What this exercise asks »
- A) Answer each question using the patent text on routing and scheduling of capacitated resources.
(i) Which words does the text say are equivalent in meaning and open ended?
(ii) What does the term "computer-readable medium" exclude?
(iii) In claim 1, what three kinds of data make up the training data?
- B) Extend the patent text on routing and scheduling of capacitated resources, picking up right after its final sentence.

Excerpted text »
These examples are presented herein for purposes of illustration, and not limitation.
Further, the boundaries of the functional building blocks have been arbitrarily
defined herein for the convenience of the description. Alternative boundaries can
be defined so long as the specified functions and relationships thereof are
appropriately performed. Alternatives (including equivalents, extensions,
variations, deviations, etc., of those described herein) will be apparent to persons skilled in the relevant art(s) based on the teachings contained herein. Such alternatives fall within the scope of the disclosed embodiments. Also, the words “comprising,” “having,” “containing,” and “including,” and other similar forms are intended to be equivalent in meaning and be open ended in that an item or items

following any one of these words is not meant to be an exhaustive listing of such item or items, or meant to be limited to only the listed item or items. It must also be noted that as used herein and in the appended claims, the singular forms “a,” “an,” and “the” include plural references unless the context clearly dictates otherwise.
[074] Furthermore, one or more computer-readable storage media may be utilized in implementing embodiments consistent with the present disclosure. A computer-readable storage medium refers to any type of physical memory on which information or data readable by a processor may be stored. Thus, a computer-readable storage medium may store instructions for execution by one or more processors, including instructions for causing the processor(s) to perform steps or stages consistent with the embodiments described herein. The term “computer-readable medium” should be understood to include tangible items and exclude carrier waves and transient signals, i.e., be non-transitory. Examples include random access memory (RAM), read-only memory (ROM), volatile memory, nonvolatile memory, hard drives, CD ROMs, DVDs, flash drives, disks, and any other known physical storage media.
[075] It is intended that the disclosure and examples be considered as exemplary only, with a true scope of disclosed embodiments being indicated by the following claims.

We Claim:
1. A processor implemented method, comprising:
training, via one or more hardware processors, a reinforcement learning (RL) model using a training data associated with dynamic routing and scheduling of capacitated resources at a geographical area, the training data comprising customer order data, inventory data, and capacitated resource data;
obtaining, via the one or more hardware processors, a real-time operation data along with operation constraints for optimization of routing and scheduling of the capacitated resources characterized by an optimization task;
decomposing, via the one or more hardware processors, by the RL model, the optimization task into a plurality of fragmented tasks of distinct sizes, each fragmented task of the plurality of fragmented tasks associated with a possible operational scenario associated with various levels of operational values for the capacitated resource data; and
processing, via the one or more hardware processors, each of the plurality of fragmented tasks using a multi-core multi-thread processor based on a prioritization logic, wherein the prioritization logic is capable of assigning a prioritization score to each of the plurality of fragmented tasks.

Information supplied »
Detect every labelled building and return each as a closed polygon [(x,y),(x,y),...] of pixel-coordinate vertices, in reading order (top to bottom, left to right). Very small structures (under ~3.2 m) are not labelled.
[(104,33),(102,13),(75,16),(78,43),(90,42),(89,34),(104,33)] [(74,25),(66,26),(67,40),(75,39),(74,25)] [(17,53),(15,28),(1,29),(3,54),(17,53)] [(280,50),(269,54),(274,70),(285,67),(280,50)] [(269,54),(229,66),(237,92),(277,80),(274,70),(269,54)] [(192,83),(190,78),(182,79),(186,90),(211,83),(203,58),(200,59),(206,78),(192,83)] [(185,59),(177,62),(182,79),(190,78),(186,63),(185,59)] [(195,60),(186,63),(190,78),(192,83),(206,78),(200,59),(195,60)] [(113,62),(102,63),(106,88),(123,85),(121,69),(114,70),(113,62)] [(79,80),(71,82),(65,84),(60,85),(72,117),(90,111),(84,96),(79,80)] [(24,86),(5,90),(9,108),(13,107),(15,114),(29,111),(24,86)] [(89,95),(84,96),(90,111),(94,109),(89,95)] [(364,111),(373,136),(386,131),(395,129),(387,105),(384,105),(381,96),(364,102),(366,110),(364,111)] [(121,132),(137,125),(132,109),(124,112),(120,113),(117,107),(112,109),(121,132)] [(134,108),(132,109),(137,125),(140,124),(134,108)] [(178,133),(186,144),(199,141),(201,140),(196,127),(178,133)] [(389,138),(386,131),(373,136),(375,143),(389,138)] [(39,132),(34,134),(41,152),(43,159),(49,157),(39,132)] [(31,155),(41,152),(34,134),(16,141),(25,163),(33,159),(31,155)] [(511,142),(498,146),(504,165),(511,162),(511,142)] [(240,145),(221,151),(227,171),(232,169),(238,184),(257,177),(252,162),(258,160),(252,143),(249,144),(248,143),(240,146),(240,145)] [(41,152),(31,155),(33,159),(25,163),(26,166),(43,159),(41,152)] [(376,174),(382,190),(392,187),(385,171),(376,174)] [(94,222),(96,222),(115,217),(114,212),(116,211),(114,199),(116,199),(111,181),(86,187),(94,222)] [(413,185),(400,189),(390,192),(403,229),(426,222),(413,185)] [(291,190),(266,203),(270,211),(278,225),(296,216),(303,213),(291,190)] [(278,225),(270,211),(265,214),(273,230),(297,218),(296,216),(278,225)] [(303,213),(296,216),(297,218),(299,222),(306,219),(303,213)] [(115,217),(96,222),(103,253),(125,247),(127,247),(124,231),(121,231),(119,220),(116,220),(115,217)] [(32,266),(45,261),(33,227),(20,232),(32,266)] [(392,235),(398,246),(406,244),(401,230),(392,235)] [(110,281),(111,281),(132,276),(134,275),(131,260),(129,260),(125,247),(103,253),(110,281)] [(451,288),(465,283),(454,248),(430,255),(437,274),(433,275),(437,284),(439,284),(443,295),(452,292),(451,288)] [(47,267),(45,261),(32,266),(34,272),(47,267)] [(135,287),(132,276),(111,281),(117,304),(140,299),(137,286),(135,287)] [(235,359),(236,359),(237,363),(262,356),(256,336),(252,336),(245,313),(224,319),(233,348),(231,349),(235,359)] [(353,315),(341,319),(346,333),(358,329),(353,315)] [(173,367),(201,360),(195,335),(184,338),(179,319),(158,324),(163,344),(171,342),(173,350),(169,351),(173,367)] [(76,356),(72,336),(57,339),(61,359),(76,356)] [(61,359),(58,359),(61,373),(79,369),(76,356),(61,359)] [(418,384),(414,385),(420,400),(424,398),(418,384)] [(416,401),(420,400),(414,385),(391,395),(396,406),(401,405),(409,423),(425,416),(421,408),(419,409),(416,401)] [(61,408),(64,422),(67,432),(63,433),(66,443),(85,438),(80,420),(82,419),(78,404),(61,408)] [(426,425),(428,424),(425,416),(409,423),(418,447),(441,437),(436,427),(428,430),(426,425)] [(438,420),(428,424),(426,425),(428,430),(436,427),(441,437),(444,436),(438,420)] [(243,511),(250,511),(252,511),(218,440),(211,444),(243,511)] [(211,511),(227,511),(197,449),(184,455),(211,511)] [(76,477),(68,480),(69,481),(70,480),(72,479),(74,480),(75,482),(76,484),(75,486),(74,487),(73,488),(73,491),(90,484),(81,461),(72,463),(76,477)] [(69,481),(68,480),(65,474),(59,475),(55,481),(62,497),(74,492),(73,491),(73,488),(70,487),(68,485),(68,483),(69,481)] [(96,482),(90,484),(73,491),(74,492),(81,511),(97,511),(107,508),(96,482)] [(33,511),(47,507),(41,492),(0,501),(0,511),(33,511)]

Final results »
- A)
(i) "Comprising," "having," "containing," and "including," along with other similar forms.
(ii) Carrier waves and transient signals.
(iii) Customer order data, inventory data, and capacitated resource data.

- B)
2. The processor implemented method of claim 1, further comprises dynamically defining a plurality of location clusters in the geographic area, each location cluster of the plurality location clusters comprising a set of supply locations and a set of demand locations, wherein the plurality of location clusters are dynamically defined based at least on a demand and supply ratio (DSR) and an adjacency parameter indicative of proximity within clusters of the plurality of cluster locations.
3. The processor implemented method of claim 1, wherein the RL model comprises a Q-learning model.

4. The processor implemented method of claim 3, further comprises applying
the Q-learning model on each cluster of the plurality of clusters to estimate a capacity associated with one or more capacitated resources from amongst the plurality of capacitated resources for each cluster, wherein applying the Q-learning model on the each cluster comprises:
obtaining a Q-matrix;
defining, using the Q matrix, a set of top routes in a set of full routes for each of the capacitated resources capable of moving inventory from one or more sources locations to one or more delivery locations in the geographical area;
defining a frequency of use of the set of top routes over a set of days; and
eliminating one or more route from the set of full routes on determination of the frequency of use below a threshold probability value.
5. The processor implemented method of claim 3, wherein training the Q-learning model further comprises:
computing a DSR ratio indicative of a ratio of total demand across a plurality of customer locations to the set of supply locations;
determining a DSR index value based on the DSR ratio;
for each DSR episode associated with each day, creating and updating the DSR index value by using the Q-learning model; and
creating a route to satisfy one or more demand locations from the set of supply locations.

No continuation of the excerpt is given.